• DIRECTIONS FOR THIS TASK:
Reproduce the listing in full, pictures excluded.

• DATA EXCERPT:
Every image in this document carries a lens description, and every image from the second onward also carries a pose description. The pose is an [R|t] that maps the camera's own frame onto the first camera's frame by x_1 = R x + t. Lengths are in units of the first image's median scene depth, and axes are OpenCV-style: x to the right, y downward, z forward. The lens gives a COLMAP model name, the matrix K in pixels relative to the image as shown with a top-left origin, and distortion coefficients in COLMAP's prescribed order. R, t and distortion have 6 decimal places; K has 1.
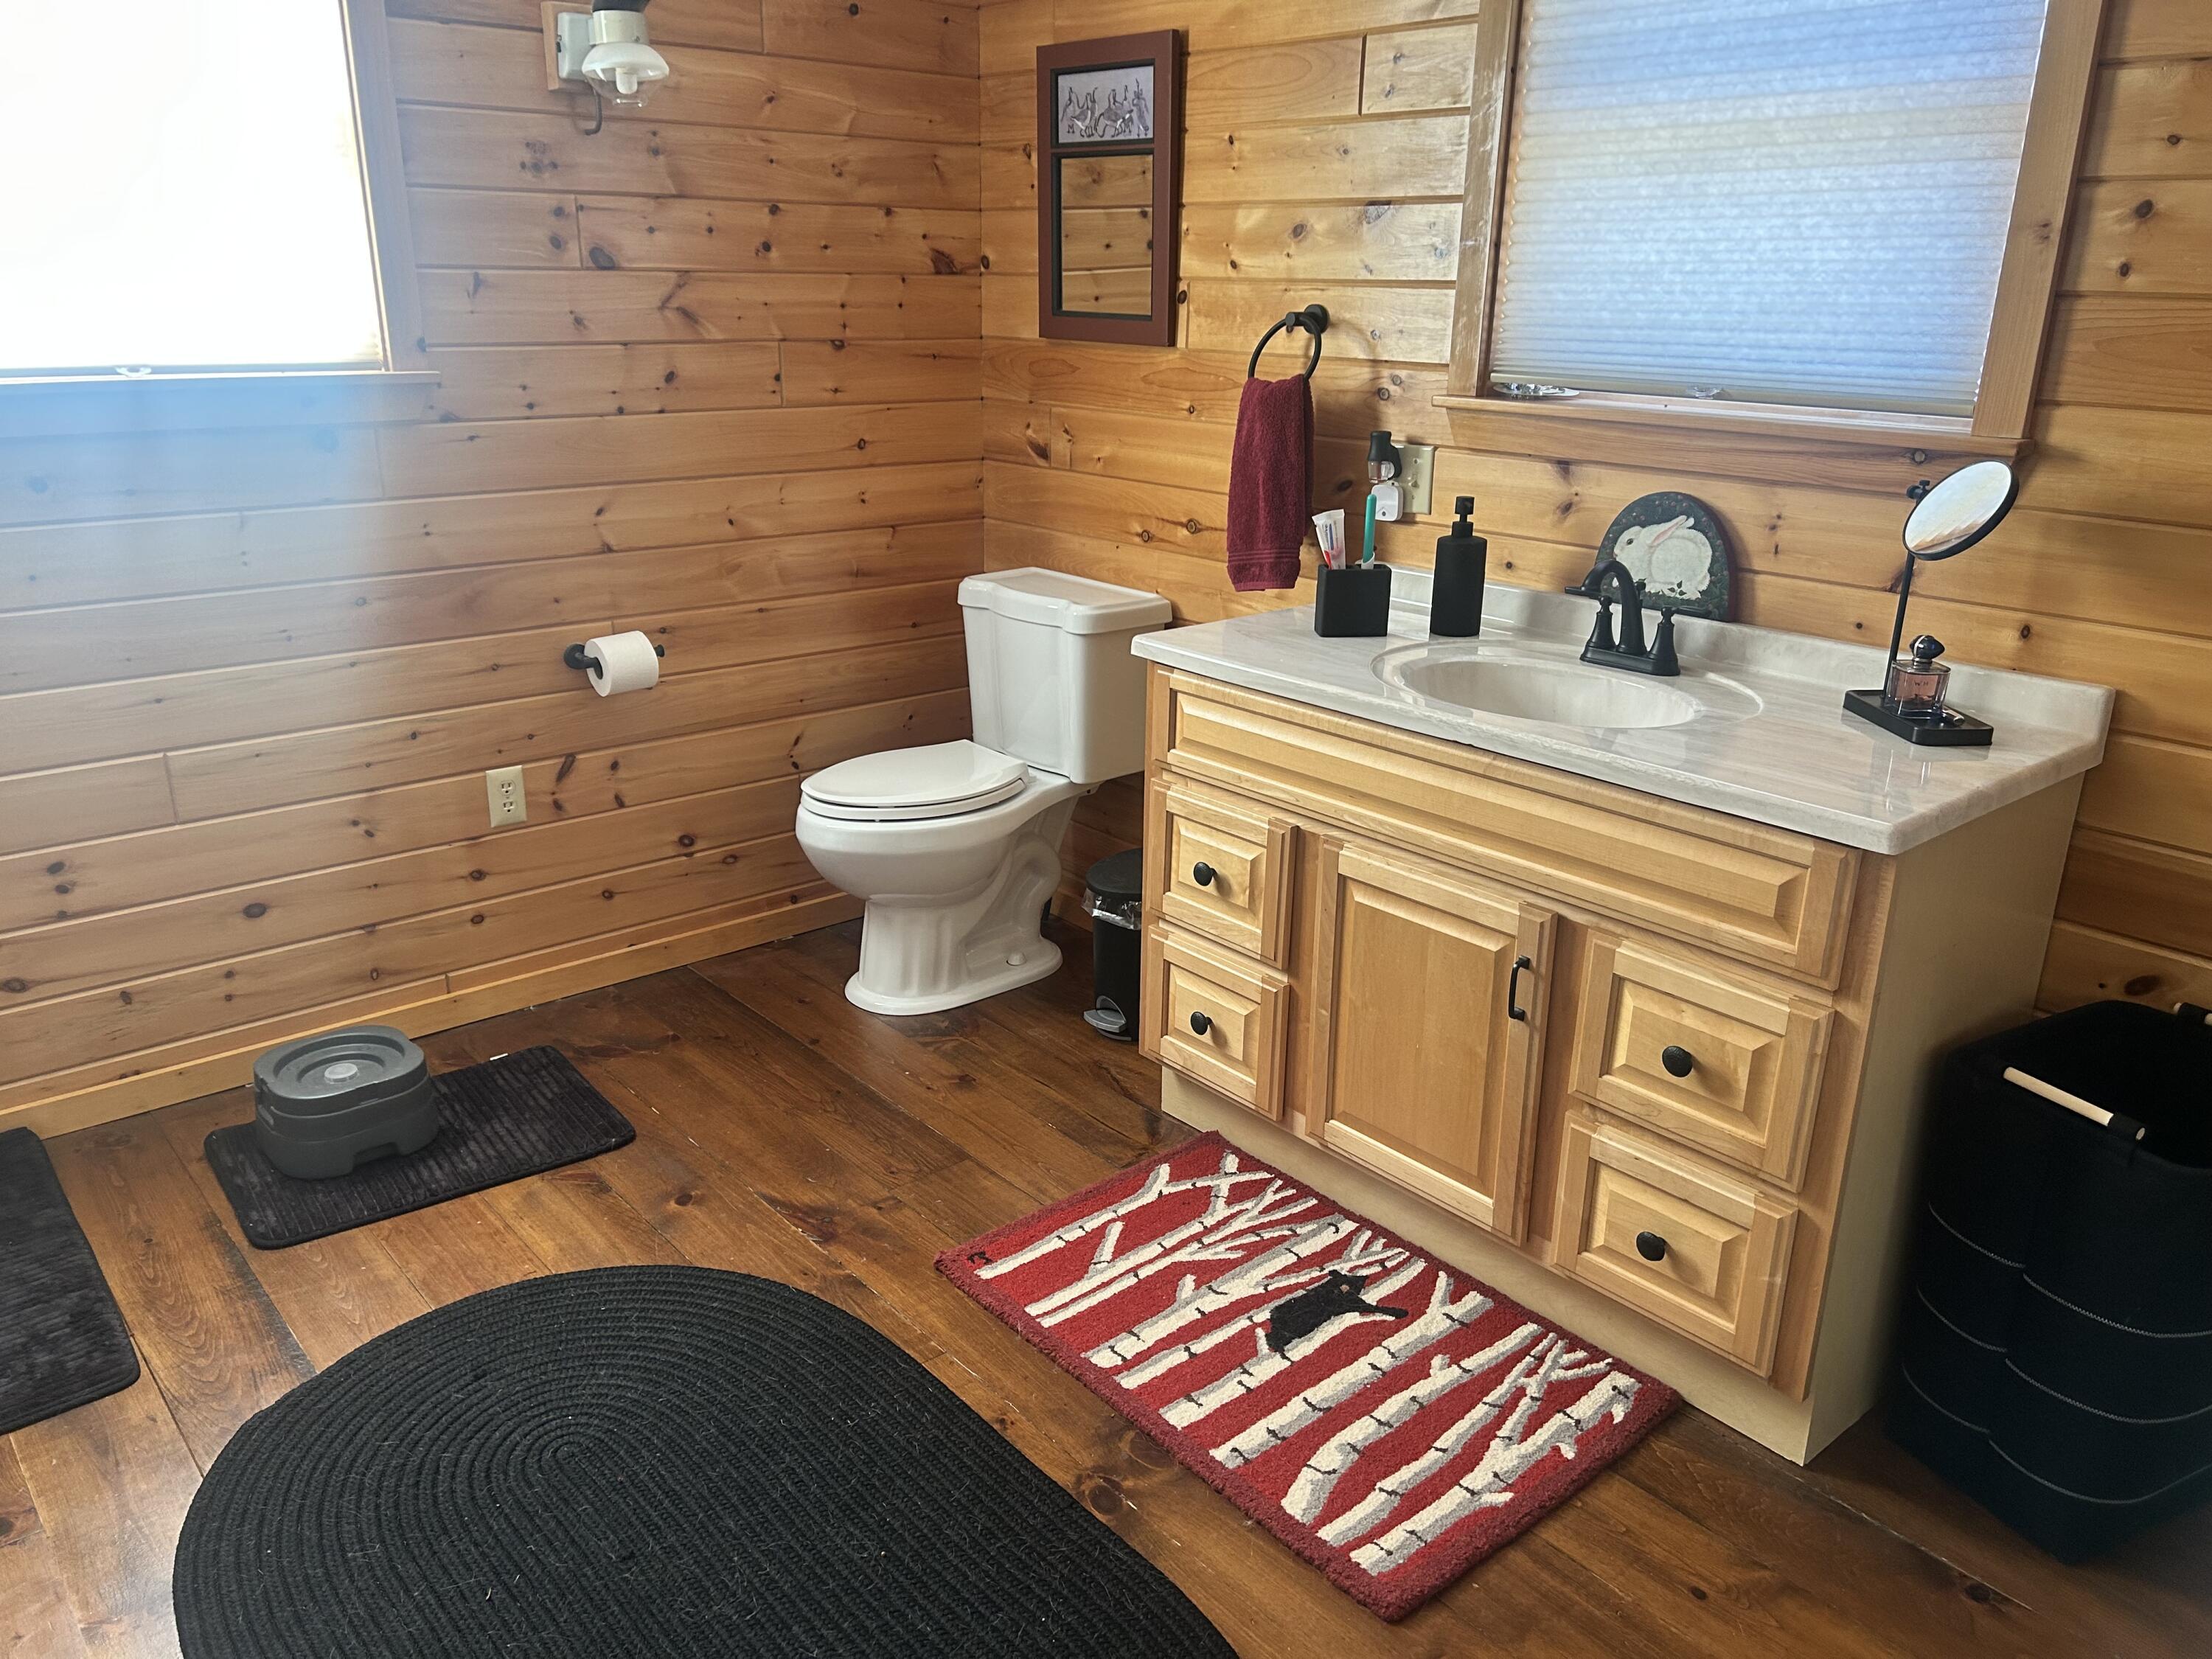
lens RADIAL K [[1665.7, 0, 1100.6], [0, 1665.7, 825.3], [0, 0, 1]] dist [0.054476, -0.054952]
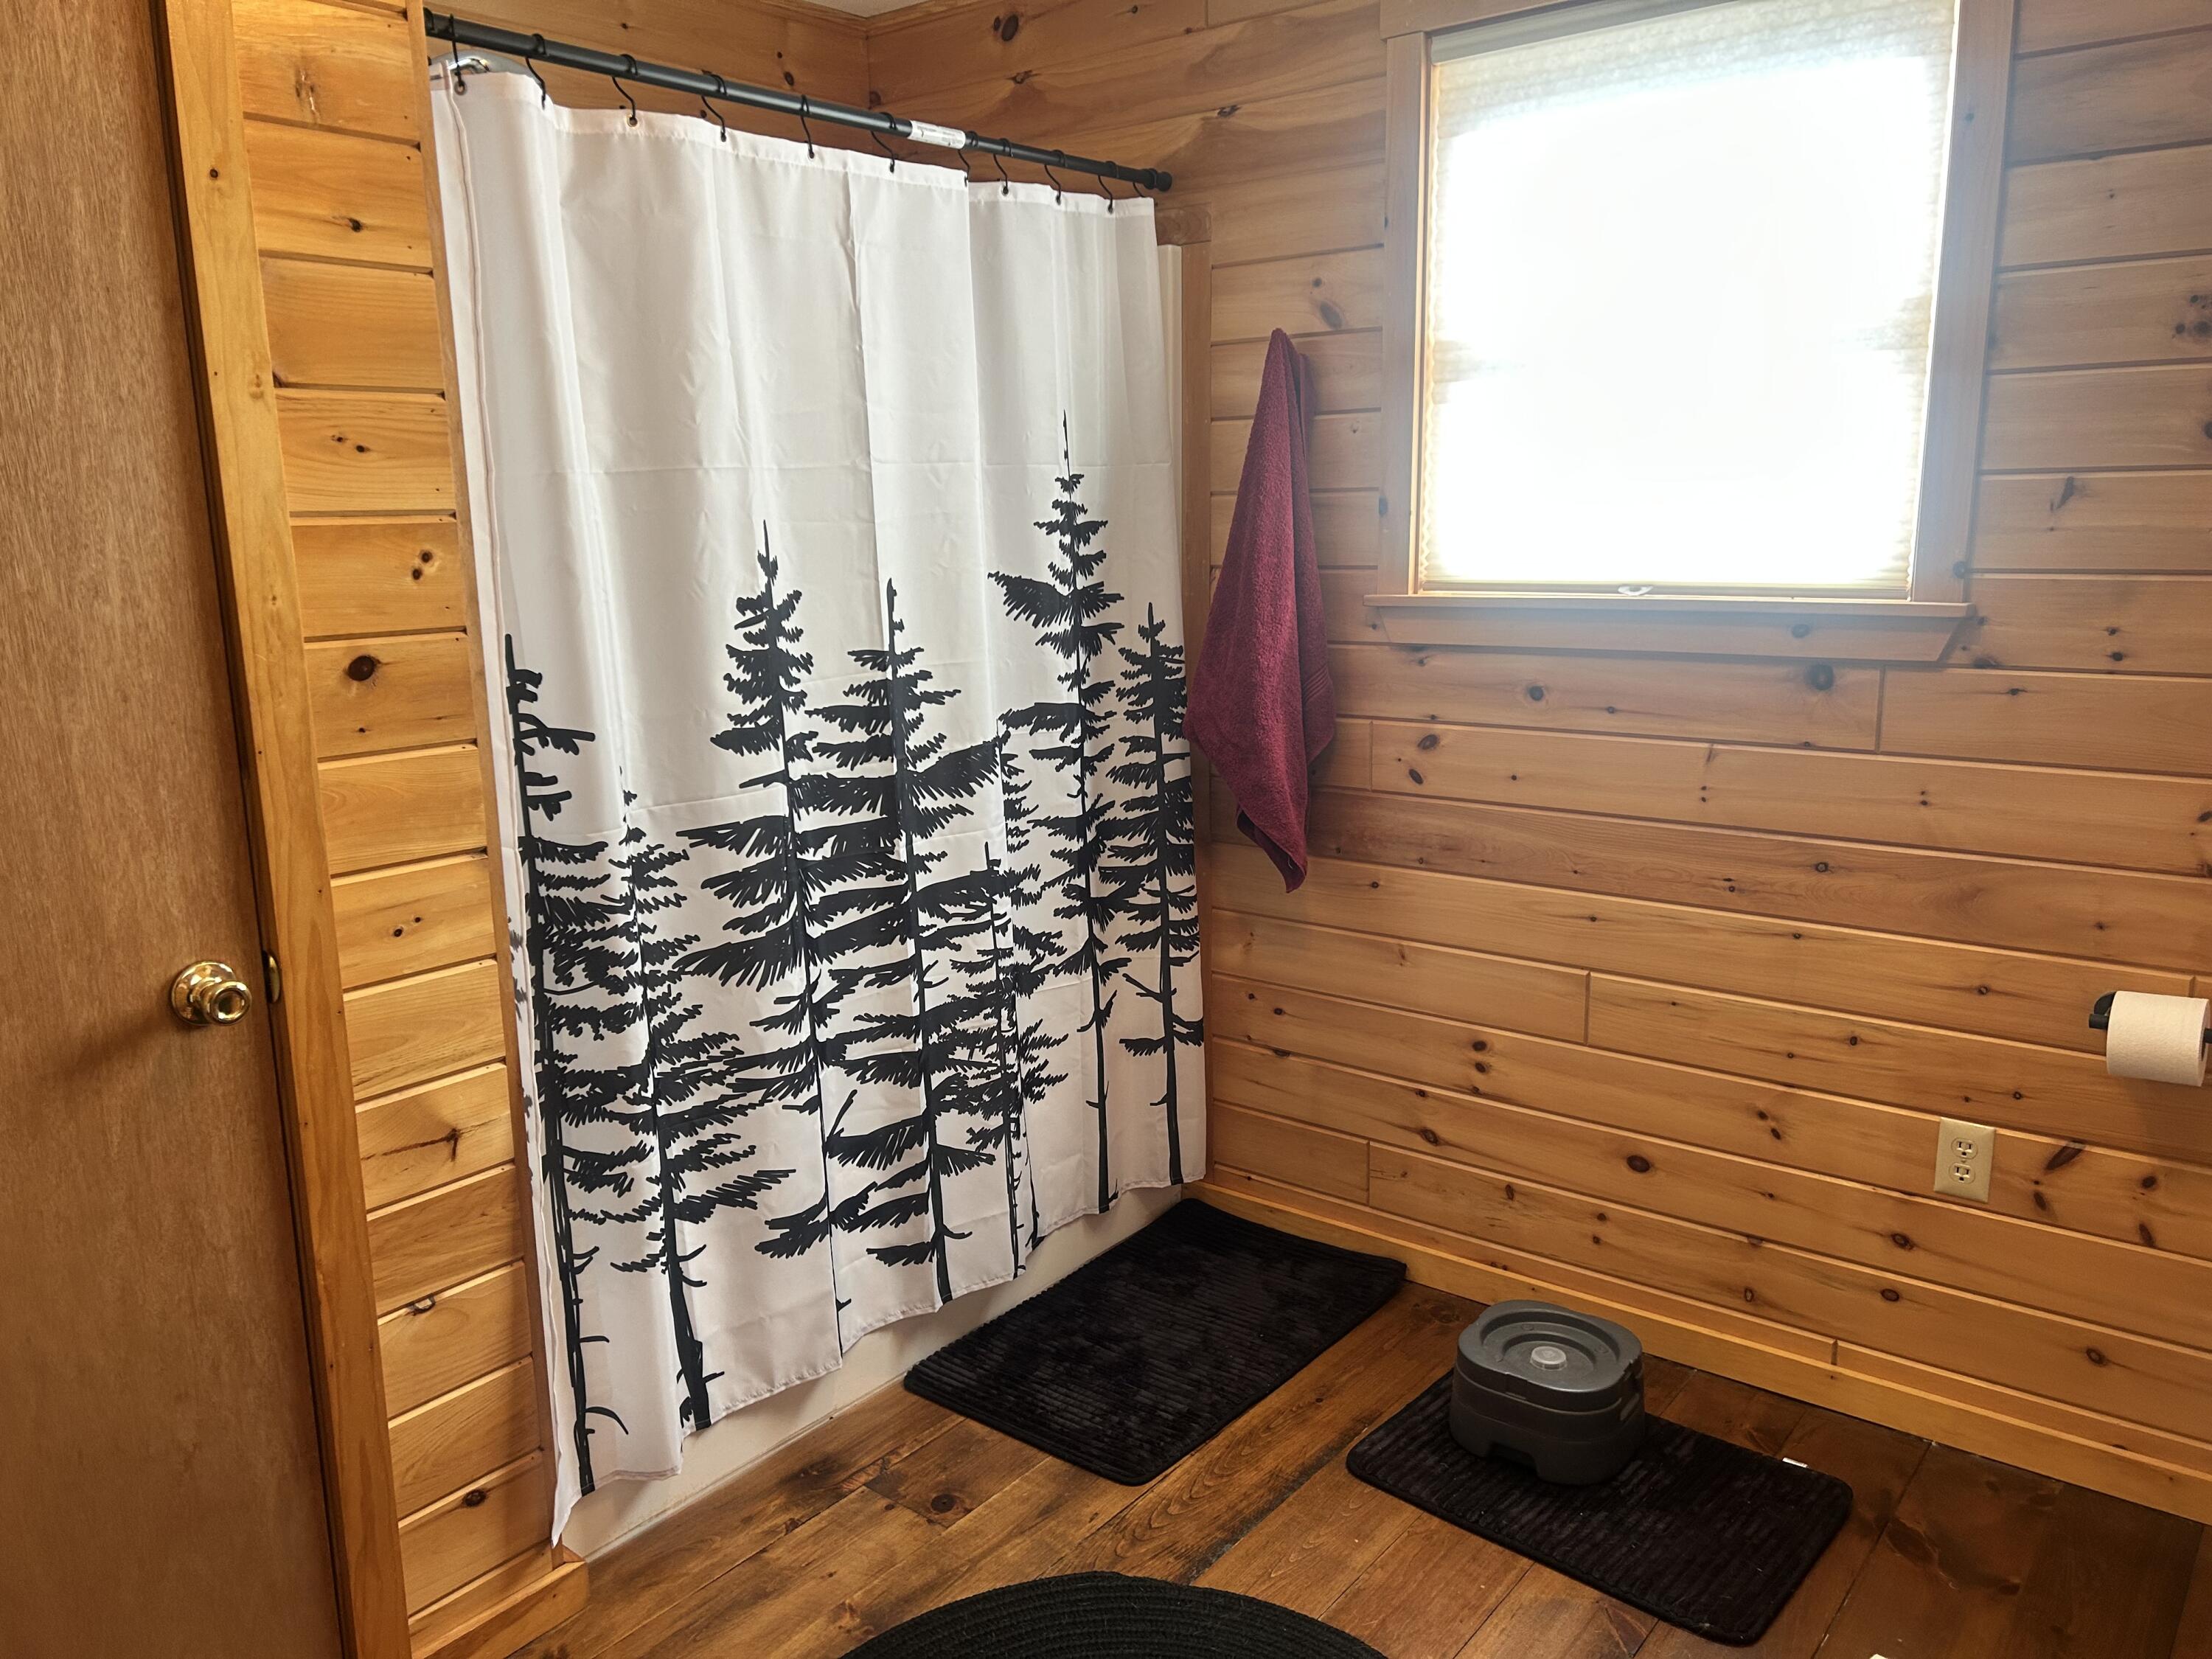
lens RADIAL K [[1665.7, 0, 1099.3], [0, 1665.7, 835.3], [0, 0, 1]] dist [0.054476, -0.054952]
pose [[0.182938, 0.176589, -0.967135, 0.295782], [-0.290445, 0.949534, 0.118436, -0.141741], [0.939242, 0.259233, 0.224995, 0.468700]]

• WRITTEN RESPONSE:
Every image in this document carries a lens description, and every image from the second onward also carries a pose description. The pose is an [R|t] that maps the camera's own frame onto the first camera's frame by x_1 = R x + t. Lengths are in units of the first image's median scene depth, and axes are OpenCV-style: x to the right, y downward, z forward. The lens gives a COLMAP model name, the matrix K in pixels relative to the image as shown with a top-left origin, and distortion coefficients in COLMAP's prescribed order. R, t and distortion have 6 decimal places; K has 1.
lens RADIAL K [[1665.7, 0, 1100.6], [0, 1665.7, 825.3], [0, 0, 1]] dist [0.054476, -0.054952]
lens RADIAL K [[1665.7, 0, 1099.3], [0, 1665.7, 835.3], [0, 0, 1]] dist [0.054476, -0.054952]
pose [[0.182938, 0.176589, -0.967135, 0.295782], [-0.290445, 0.949534, 0.118436, -0.141741], [0.939242, 0.259233, 0.224995, 0.468700]]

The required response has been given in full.